Même la discrimination des droits des femmes en matière d’héritage est en train d’être balayée par l’Histoire, le progrès de civilisation et l’opinion. La civilisation avance, elle ne recule pas. Lors même qu’elle donne l’impression de reculer, suite à un accident de l’Histoire (guerre, crise, famine), elle n’élimine pas les idées de progrès philosophiques, moraux, qui reprendront aussitôt leur chemin naturel aussitôt les moments d’égarement et de convulsion rectifiés par l’Histoire.

Les nostalgiques des régimes à discours unique, religieux ou laïc, disent que la liberté issue de la révolution nous fait du tort.
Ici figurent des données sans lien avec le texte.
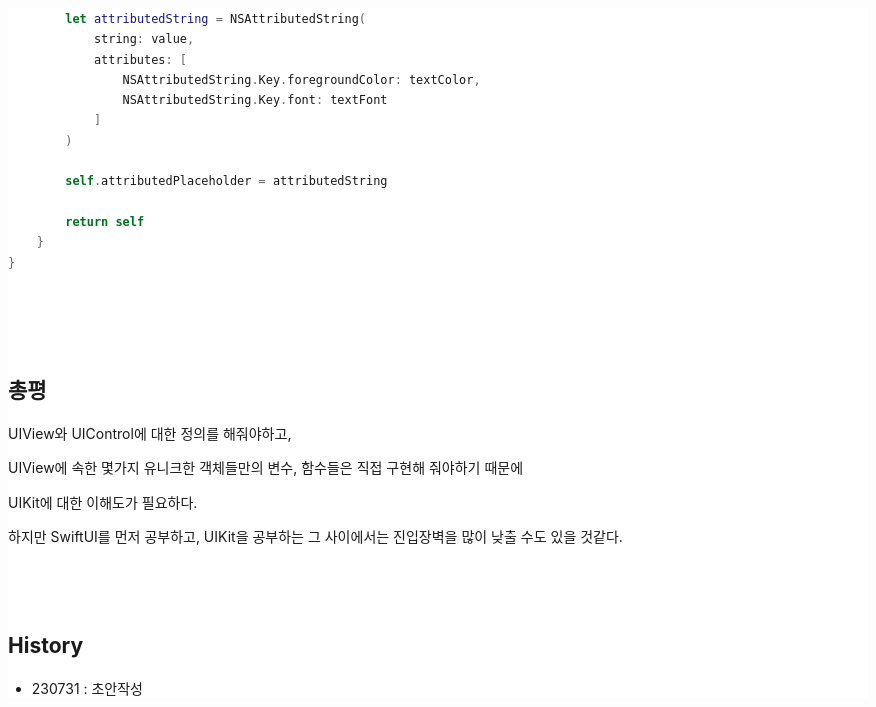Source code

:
 ```swift
        let attributedString = NSAttributedString(
            string: value,
            attributes: [
                NSAttributedString.Key.foregroundColor: textColor,
                NSAttributedString.Key.font: textFont
            ]
        )

        self.attributedPlaceholder = attributedString

        return self
    }
}


```

<br><br><br>

## 총평

UIView와 UIControl에 대한 정의를 해줘야하고,  

UIView에 속한 몇가지 유니크한 객체들만의 변수, 함수들은 직접 구현해 줘야하기 때문에  

UIKit에 대한 이해도가 필요하다.

하지만 SwiftUI를 먼저 공부하고, UIKit을 공부하는 그 사이에서는 진입장벽을 많이 낮출 수도 있을 것같다.  


<br><br>


## History
- 230731 : 초안작성
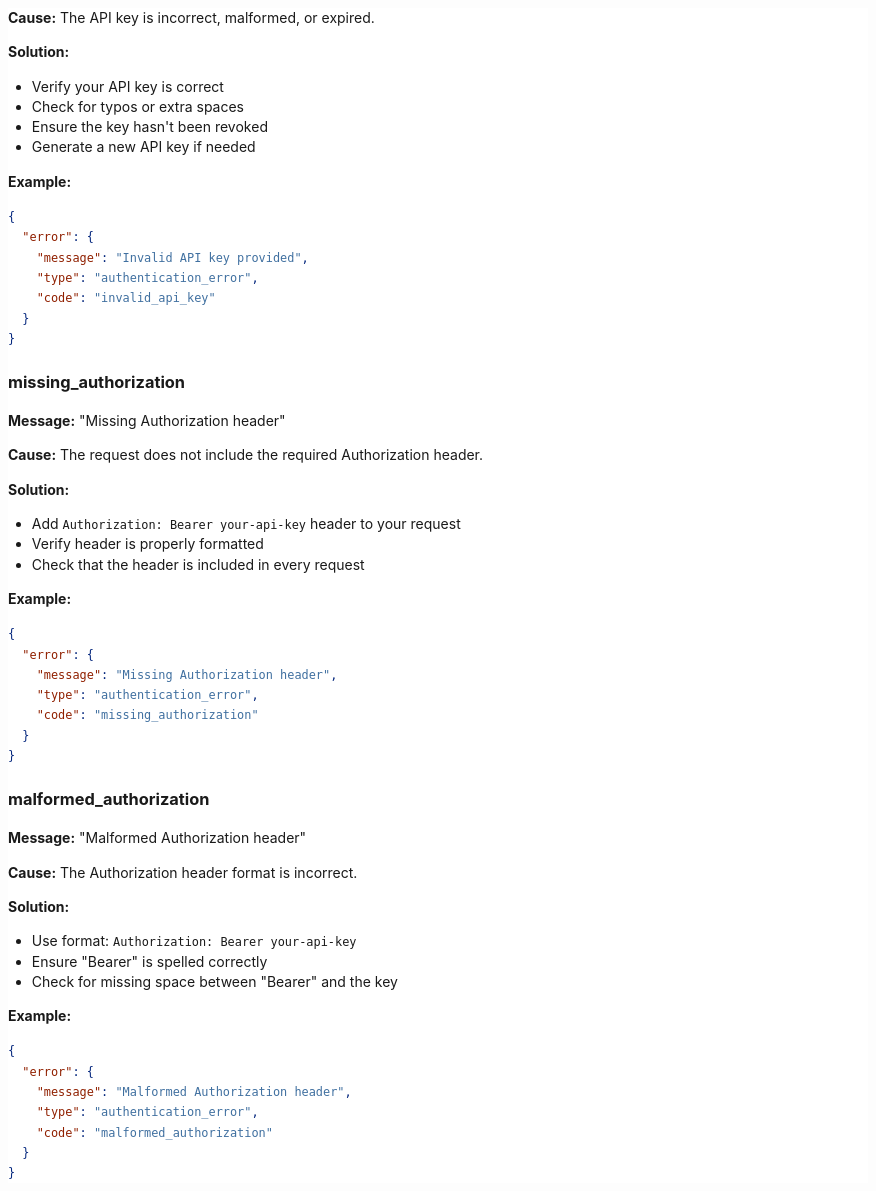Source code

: **Cause:** The API key is incorrect, malformed, or expired.

**Solution:**
- Verify your API key is correct
- Check for typos or extra spaces
- Ensure the key hasn't been revoked
- Generate a new API key if needed

**Example:**
```json
{
  "error": {
    "message": "Invalid API key provided",
    "type": "authentication_error",
    "code": "invalid_api_key"
  }
}
```

### missing_authorization

**Message:** "Missing Authorization header"

**Cause:** The request does not include the required Authorization header.

**Solution:**
- Add `Authorization: Bearer your-api-key` header to your request
- Verify header is properly formatted
- Check that the header is included in every request

**Example:**
```json
{
  "error": {
    "message": "Missing Authorization header",
    "type": "authentication_error",
    "code": "missing_authorization"
  }
}
```

### malformed_authorization

**Message:** "Malformed Authorization header"

**Cause:** The Authorization header format is incorrect.

**Solution:**
- Use format: `Authorization: Bearer your-api-key`
- Ensure "Bearer" is spelled correctly
- Check for missing space between "Bearer" and the key

**Example:**
```json
{
  "error": {
    "message": "Malformed Authorization header",
    "type": "authentication_error",
    "code": "malformed_authorization"
  }
}
```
En réalité, ce qui nous fait du tort, c’est que la révolution a suspendu la liberté, la vraie, restée incomprise, malmenée par des partis (au pouvoir ou dans l’opposition), par des agitateurs et par des mouvements qui en ignorent le sens, qui la veulent pour eux seulement, pas pour les autres. Il en va ainsi dans les transitions.

Laissons faire l’Histoire. Préparons les réformes qui doivent améliorer les choses, acceptons les séquelles et les déformations nécessaires de la révolution et de la transition qui ont secoué tout un ordre politique et géopolitique, avec ses traditions, ses privilèges, ses discriminations. N’ayons pas la prétention de tout régenter par un coup d’épée tranchant. Suivons le chemin frayé par la liberté, il nous mènera vers toujours plus de liberté. L’islamisme est un mal, une gangrène, personne n’en disconvient. Mais ne nous trompons pas de conjoncture. La lutte est désormais politique, juridique et démocratique, pour peu qu’elle s’insère dans le jeu des institutions modernes.

Ne soyons ni passéistes, ni brutaux, ni intolérants. Ayons confiance dans le progrès, dans la consolidation prochaine des nouvelles institutions, sans nous départir de notre vigilance, qui nous donne toujours le droit de punir le mal lorsqu’il est punissable. La révolution a semé une bonne graine. Il faudra patienter pour la cueillir au bon moment. Le plus important, c’est de vivre dans son siècle, pas dans celui des autres. Ne soyons pas, selon la belle expression de Benjamin Constant, « des imitateurs modernes de l’Antiquité », soyons plutôt des créateurs progressistes de la modernité.

Hatem M’rad est professeur de sciences politiques à l’Université de Carthage et président fondateur de l’Association tunisienne d’études politiques (ATEP).